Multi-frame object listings
□ □ □ □ □

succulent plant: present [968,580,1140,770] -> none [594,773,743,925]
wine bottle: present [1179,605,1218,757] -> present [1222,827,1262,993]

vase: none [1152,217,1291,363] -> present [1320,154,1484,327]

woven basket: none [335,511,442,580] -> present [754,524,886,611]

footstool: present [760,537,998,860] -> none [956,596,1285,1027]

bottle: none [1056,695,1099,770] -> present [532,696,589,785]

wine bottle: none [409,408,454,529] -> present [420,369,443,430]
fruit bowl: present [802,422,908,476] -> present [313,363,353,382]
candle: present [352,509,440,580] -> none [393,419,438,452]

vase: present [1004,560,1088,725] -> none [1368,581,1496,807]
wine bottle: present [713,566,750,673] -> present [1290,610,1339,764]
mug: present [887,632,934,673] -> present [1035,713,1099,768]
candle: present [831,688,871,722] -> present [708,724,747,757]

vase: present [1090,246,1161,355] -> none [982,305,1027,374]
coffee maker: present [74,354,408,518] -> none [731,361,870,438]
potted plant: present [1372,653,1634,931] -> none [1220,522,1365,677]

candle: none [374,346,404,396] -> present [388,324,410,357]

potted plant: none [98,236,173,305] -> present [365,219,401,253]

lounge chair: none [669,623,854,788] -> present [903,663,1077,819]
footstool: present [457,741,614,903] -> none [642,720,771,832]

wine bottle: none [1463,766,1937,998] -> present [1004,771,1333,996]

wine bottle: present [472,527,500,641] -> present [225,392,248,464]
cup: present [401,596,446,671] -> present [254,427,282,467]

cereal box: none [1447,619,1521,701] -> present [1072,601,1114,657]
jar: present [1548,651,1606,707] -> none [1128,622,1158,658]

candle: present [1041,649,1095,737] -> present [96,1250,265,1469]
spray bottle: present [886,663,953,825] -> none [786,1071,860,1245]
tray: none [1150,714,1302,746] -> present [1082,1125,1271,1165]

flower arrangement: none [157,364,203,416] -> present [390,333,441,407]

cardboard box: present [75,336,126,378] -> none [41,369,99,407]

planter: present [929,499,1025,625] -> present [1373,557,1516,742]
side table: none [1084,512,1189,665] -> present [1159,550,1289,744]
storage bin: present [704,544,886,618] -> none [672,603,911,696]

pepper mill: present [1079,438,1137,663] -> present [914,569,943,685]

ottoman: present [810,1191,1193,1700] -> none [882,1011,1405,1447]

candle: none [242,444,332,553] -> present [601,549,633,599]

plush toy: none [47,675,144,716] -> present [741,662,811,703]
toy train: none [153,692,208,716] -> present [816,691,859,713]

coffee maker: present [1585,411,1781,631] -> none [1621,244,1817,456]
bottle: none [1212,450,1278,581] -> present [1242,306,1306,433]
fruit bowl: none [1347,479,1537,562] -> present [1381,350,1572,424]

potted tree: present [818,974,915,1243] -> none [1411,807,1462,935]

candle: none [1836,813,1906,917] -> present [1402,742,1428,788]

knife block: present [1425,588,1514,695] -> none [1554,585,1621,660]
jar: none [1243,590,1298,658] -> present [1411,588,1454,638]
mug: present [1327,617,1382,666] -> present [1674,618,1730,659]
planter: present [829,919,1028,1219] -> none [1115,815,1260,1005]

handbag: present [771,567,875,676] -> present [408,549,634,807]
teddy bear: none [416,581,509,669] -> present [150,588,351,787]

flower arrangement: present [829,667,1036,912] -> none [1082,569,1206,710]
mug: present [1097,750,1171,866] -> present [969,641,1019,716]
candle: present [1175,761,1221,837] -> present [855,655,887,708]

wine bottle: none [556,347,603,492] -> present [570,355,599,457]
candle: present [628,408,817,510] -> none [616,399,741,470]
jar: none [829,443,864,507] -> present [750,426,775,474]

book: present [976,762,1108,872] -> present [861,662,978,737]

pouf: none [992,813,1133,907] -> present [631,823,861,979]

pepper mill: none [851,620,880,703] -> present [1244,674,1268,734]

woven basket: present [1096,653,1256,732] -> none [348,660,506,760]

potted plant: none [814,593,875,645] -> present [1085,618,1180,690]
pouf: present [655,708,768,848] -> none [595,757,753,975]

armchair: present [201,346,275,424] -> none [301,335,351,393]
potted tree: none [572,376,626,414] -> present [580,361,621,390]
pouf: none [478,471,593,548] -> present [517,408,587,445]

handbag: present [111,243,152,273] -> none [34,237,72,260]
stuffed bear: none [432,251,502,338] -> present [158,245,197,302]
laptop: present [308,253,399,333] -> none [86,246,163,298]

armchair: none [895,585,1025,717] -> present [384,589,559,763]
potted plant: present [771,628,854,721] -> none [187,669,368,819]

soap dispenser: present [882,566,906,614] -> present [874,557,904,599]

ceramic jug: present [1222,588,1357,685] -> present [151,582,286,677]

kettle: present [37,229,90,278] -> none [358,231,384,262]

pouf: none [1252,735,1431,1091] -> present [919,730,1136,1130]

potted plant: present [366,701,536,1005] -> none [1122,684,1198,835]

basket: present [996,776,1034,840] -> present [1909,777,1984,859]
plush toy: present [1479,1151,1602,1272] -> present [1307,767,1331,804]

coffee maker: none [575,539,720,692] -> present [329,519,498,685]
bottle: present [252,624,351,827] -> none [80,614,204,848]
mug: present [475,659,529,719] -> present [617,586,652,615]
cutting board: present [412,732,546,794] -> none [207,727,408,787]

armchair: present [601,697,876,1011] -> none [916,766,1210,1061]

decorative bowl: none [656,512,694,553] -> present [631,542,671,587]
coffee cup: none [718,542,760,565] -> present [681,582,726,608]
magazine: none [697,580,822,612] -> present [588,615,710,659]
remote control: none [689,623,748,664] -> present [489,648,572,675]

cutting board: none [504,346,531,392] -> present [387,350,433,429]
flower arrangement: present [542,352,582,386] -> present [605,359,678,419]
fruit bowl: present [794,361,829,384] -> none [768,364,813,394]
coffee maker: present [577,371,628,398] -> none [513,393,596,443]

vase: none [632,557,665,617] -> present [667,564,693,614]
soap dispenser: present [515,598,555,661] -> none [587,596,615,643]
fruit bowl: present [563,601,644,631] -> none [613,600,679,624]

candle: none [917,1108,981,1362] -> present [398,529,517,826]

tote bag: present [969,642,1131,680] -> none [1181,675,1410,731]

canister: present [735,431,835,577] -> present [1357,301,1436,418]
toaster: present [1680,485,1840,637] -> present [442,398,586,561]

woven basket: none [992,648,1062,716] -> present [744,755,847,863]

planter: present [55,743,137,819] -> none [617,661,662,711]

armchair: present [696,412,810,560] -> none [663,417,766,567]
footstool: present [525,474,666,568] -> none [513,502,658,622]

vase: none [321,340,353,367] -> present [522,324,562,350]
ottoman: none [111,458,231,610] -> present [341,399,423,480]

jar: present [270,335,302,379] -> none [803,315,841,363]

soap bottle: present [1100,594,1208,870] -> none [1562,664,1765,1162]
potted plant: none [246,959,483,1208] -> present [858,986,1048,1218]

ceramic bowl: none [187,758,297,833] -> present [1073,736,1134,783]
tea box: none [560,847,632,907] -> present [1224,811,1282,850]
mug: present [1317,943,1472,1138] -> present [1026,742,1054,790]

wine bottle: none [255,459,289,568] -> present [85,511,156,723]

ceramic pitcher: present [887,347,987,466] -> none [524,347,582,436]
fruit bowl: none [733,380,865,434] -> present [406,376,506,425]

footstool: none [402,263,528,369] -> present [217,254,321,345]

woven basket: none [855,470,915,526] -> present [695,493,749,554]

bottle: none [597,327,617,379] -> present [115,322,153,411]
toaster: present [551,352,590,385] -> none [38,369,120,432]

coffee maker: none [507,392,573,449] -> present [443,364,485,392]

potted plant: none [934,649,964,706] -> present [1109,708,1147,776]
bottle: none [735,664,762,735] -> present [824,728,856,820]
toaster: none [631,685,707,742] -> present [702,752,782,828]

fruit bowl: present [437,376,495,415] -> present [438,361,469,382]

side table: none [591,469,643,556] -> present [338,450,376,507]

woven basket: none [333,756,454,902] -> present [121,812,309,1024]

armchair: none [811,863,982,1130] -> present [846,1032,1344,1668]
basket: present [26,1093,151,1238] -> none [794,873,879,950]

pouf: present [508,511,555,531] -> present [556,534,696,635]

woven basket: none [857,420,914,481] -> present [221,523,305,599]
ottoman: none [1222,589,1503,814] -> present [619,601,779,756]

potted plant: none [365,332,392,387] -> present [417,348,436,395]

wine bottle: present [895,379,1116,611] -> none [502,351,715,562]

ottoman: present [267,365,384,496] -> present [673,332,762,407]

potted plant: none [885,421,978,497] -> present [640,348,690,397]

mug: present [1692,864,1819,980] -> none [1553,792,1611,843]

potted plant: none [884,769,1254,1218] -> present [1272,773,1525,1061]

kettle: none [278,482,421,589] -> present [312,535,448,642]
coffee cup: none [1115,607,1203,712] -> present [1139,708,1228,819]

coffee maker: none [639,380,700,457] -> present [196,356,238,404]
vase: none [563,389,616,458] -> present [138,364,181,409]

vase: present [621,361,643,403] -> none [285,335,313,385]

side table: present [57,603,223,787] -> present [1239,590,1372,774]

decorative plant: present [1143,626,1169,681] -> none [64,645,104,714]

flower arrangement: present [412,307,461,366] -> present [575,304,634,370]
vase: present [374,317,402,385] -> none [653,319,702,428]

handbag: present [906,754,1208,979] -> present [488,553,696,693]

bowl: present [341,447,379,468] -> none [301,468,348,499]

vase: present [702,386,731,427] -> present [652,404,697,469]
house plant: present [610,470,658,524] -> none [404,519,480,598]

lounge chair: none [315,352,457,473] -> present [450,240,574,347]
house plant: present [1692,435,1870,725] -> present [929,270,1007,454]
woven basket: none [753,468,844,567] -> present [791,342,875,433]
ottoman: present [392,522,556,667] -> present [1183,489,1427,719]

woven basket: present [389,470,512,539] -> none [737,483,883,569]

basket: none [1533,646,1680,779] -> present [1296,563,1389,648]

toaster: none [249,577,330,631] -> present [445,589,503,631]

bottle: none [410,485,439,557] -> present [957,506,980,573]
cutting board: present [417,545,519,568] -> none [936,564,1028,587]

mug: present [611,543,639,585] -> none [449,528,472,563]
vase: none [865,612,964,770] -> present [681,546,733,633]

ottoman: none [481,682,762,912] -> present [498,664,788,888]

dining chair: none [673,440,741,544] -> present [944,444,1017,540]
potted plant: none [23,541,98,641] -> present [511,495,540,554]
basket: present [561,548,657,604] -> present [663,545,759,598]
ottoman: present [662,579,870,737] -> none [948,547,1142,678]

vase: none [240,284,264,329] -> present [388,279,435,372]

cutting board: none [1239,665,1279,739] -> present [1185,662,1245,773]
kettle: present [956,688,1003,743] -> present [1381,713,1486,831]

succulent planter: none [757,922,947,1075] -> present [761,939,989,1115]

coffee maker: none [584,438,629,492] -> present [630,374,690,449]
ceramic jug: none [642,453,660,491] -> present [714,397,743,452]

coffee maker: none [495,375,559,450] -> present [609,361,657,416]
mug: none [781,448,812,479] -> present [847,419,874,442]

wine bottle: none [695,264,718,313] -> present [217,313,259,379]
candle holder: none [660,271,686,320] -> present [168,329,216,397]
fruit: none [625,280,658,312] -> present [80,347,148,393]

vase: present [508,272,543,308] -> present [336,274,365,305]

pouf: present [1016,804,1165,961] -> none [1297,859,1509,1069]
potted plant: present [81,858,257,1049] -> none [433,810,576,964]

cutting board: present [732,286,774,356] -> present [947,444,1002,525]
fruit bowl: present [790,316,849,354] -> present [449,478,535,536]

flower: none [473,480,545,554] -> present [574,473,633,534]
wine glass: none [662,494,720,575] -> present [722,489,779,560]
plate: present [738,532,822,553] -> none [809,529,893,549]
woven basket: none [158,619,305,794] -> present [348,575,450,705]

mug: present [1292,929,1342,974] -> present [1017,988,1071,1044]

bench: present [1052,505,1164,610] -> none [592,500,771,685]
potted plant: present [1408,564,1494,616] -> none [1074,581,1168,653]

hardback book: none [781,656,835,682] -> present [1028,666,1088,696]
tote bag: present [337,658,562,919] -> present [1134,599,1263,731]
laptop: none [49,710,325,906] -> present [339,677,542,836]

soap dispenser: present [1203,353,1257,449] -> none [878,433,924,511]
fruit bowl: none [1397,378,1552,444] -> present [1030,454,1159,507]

□ □ □ □ □

_THE PROBLEM_: Each line above that has the word "decorative" should be copied.

_YOUR SOLUTION_:
decorative bowl: none [656,512,694,553] -> present [631,542,671,587]
decorative plant: present [1143,626,1169,681] -> none [64,645,104,714]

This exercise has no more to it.